= Habitual offender =

Person convicted of a crime who was previously convicted of crimes

A habitual offender, repeat offender, or career criminal is a person convicted of a crime who was previously convicted of other crimes. Various state and jurisdictions may have laws targeting habitual offenders, and specifically providing for enhanced or exemplary punishments or other sanctions. They are designed to counter criminal recidivism by physical incapacitation via imprisonment.

The nature, scope, and type of habitual offender statutes vary, but generally they apply when a person has been convicted twice for various crimes. Some codes may differentiate between classes of crimes (for example, some codes only deal with violent crime) and the length of time between convictions. Usually, the sentence is greatly enhanced; in some circumstances, it may be substantially more than the maximum sentence for the crime.

Habitual offender laws may provide for mandatory sentencing—in which a minimum sentence must be imposed, or may allow judicial discretion in allowing the court to determine a proper sentence.

****************

• Work instructions:
a: Write out the passage of the habitual offender text from "Habitual offender laws" up to and including "a proper sentence.".
b: Using the habitual offender text, decide whether each statement agrees with it, and answer yes or no with the deciding words quoted: (i) Habitual offender statutes generally apply once a person has been convicted twice. (ii) Every habitual offender code deals only with violent crime. (iii) Habitual offender laws always require a mandatory minimum sentence.
The rows that come next play no part in this work.

****************

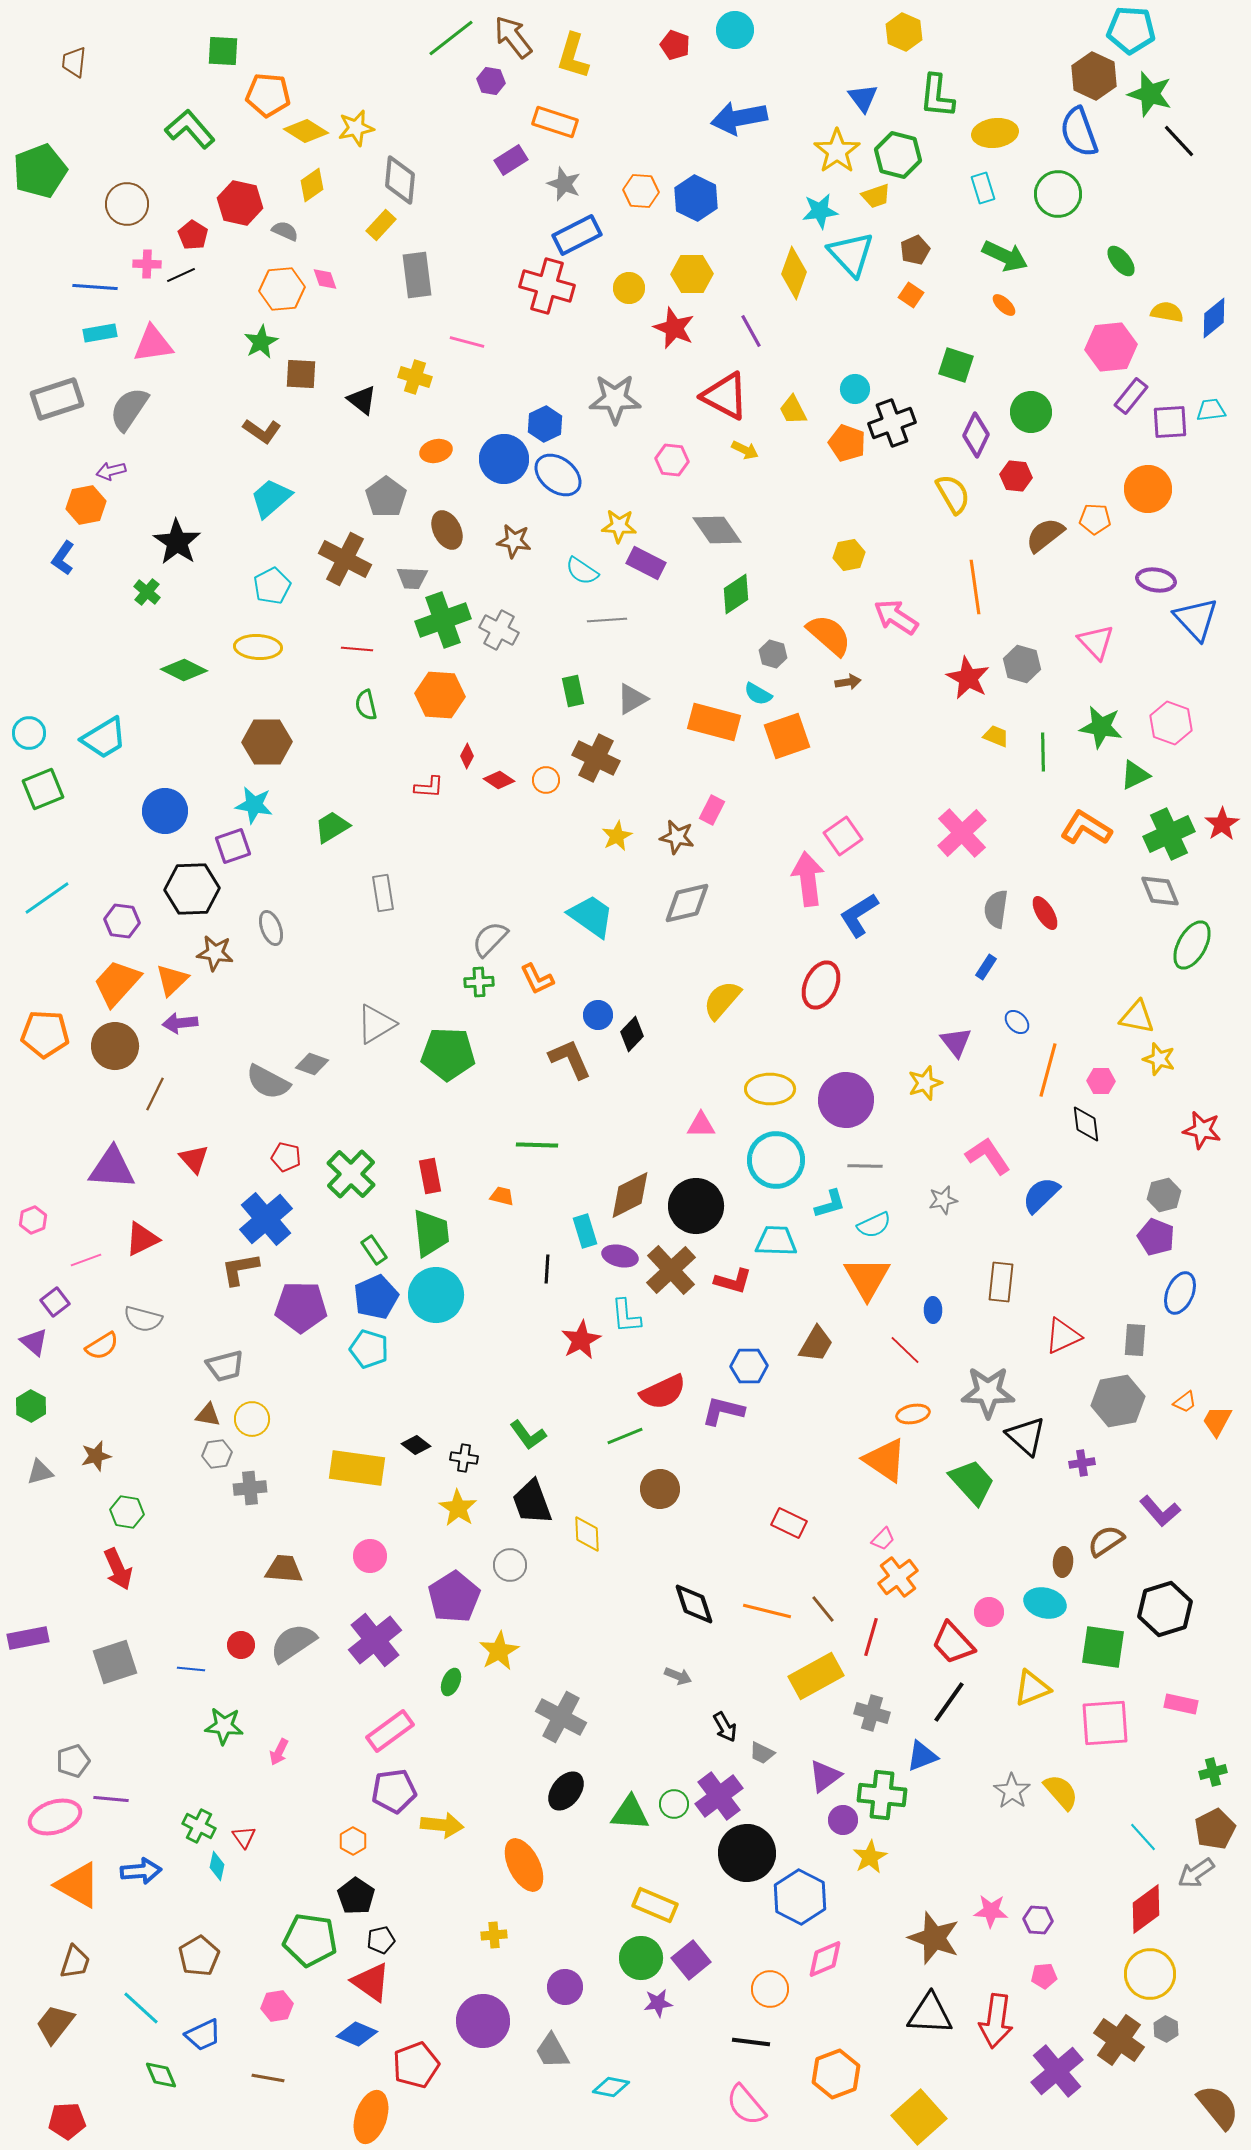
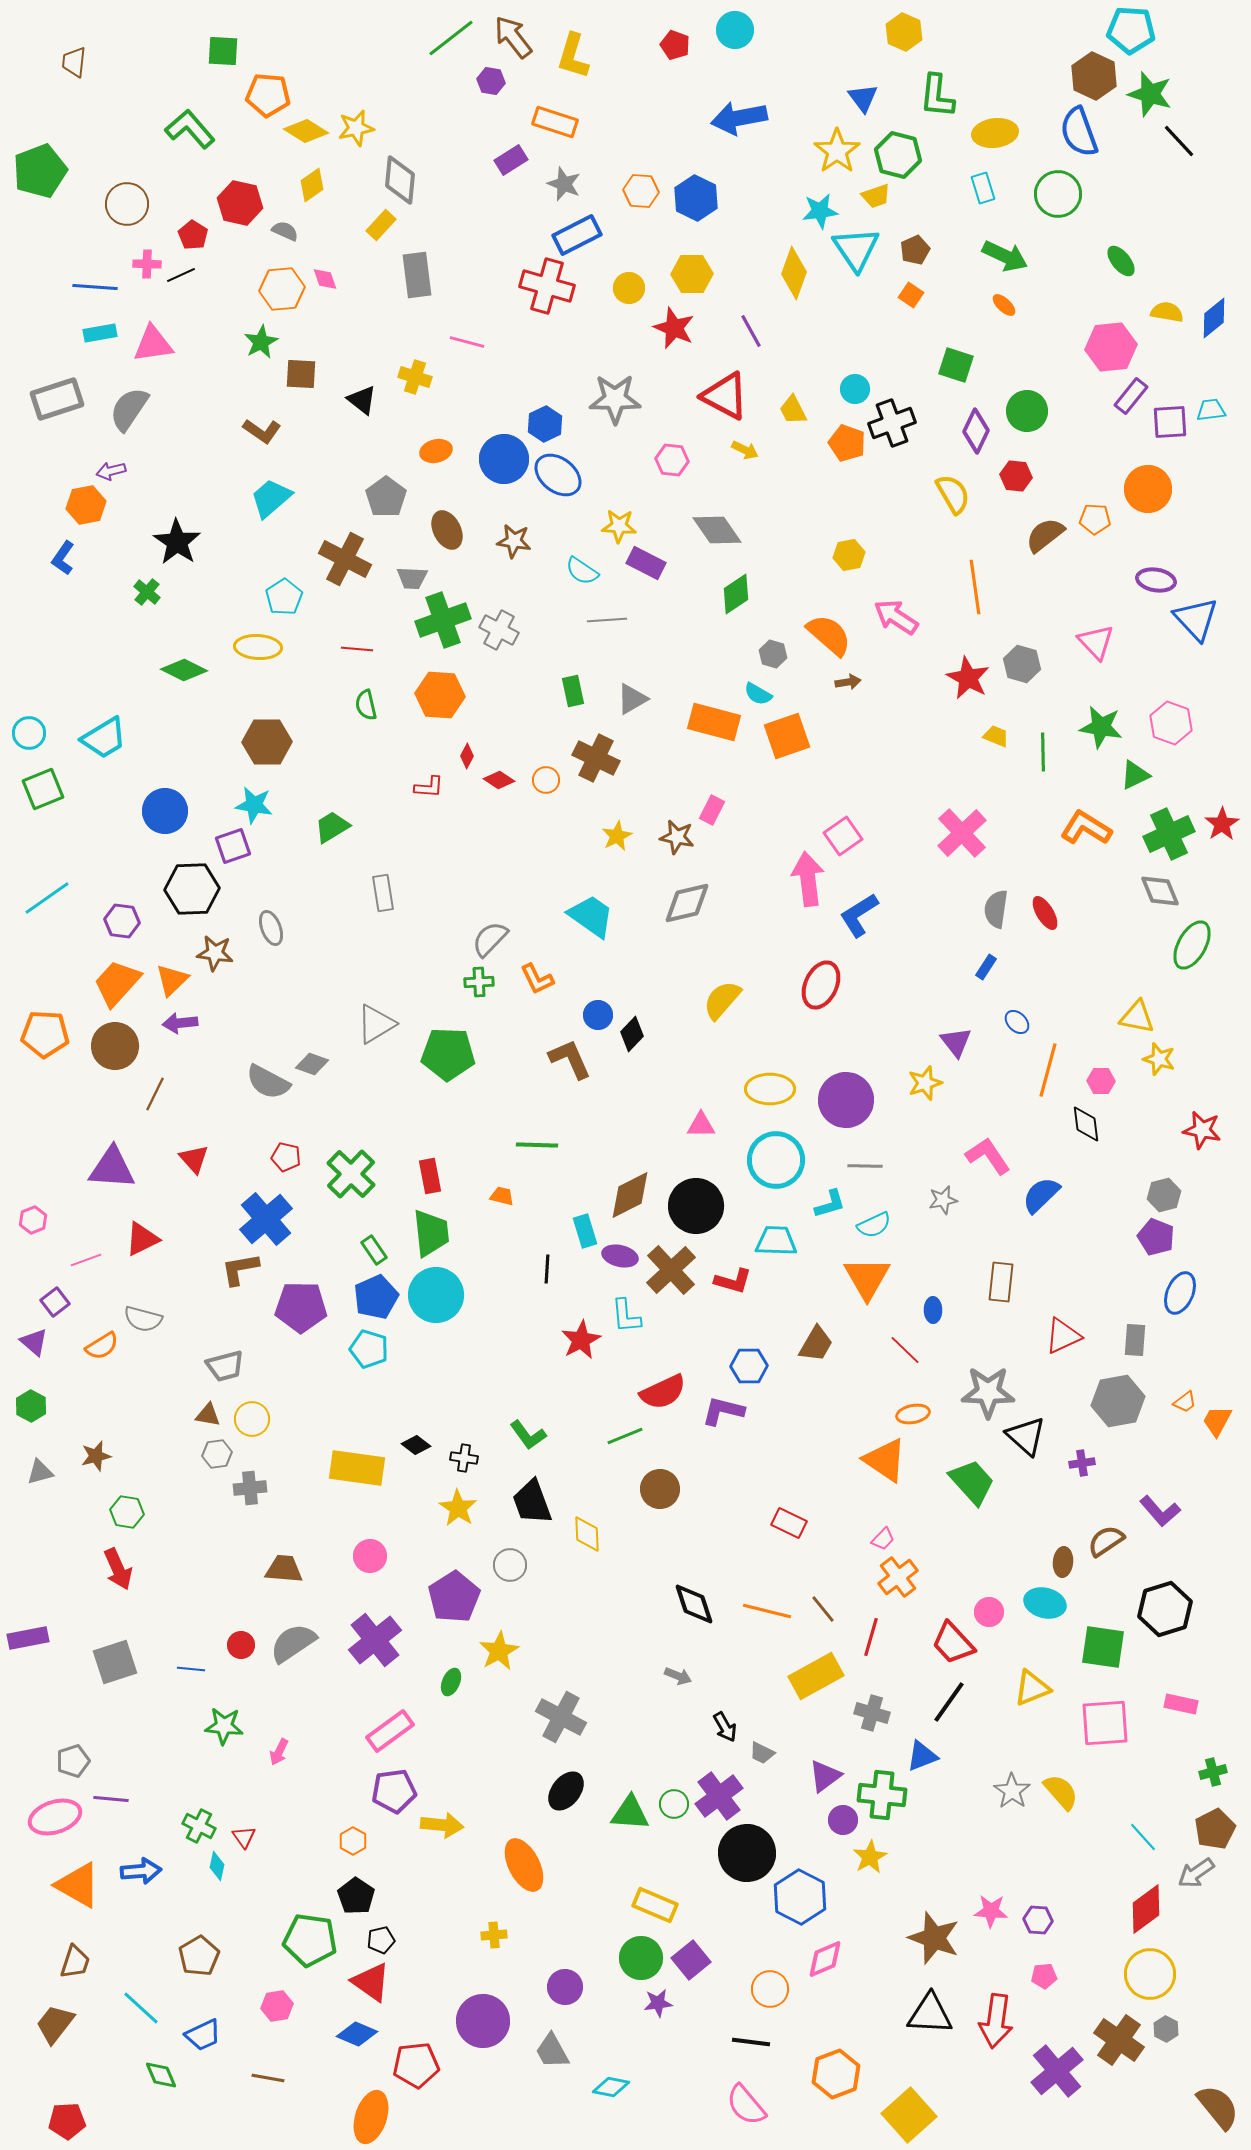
cyan triangle at (851, 254): moved 5 px right, 5 px up; rotated 9 degrees clockwise
green circle at (1031, 412): moved 4 px left, 1 px up
purple diamond at (976, 435): moved 4 px up
cyan pentagon at (272, 586): moved 12 px right, 11 px down; rotated 6 degrees counterclockwise
red pentagon at (416, 2065): rotated 15 degrees clockwise
yellow square at (919, 2117): moved 10 px left, 2 px up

****************

• Results of the exercise:
a:
Habitual offender laws may provide for mandatory sentencing—in which a minimum sentence must be imposed, or may allow judicial discretion in allowing the court to determine a proper sentence.

b:
(i) Yes: "generally they apply when a person has been convicted twice for various crimes."
(ii) No: "some codes only deal with violent crime."
(iii) No: "or may allow judicial discretion in allowing the court to determine a proper sentence."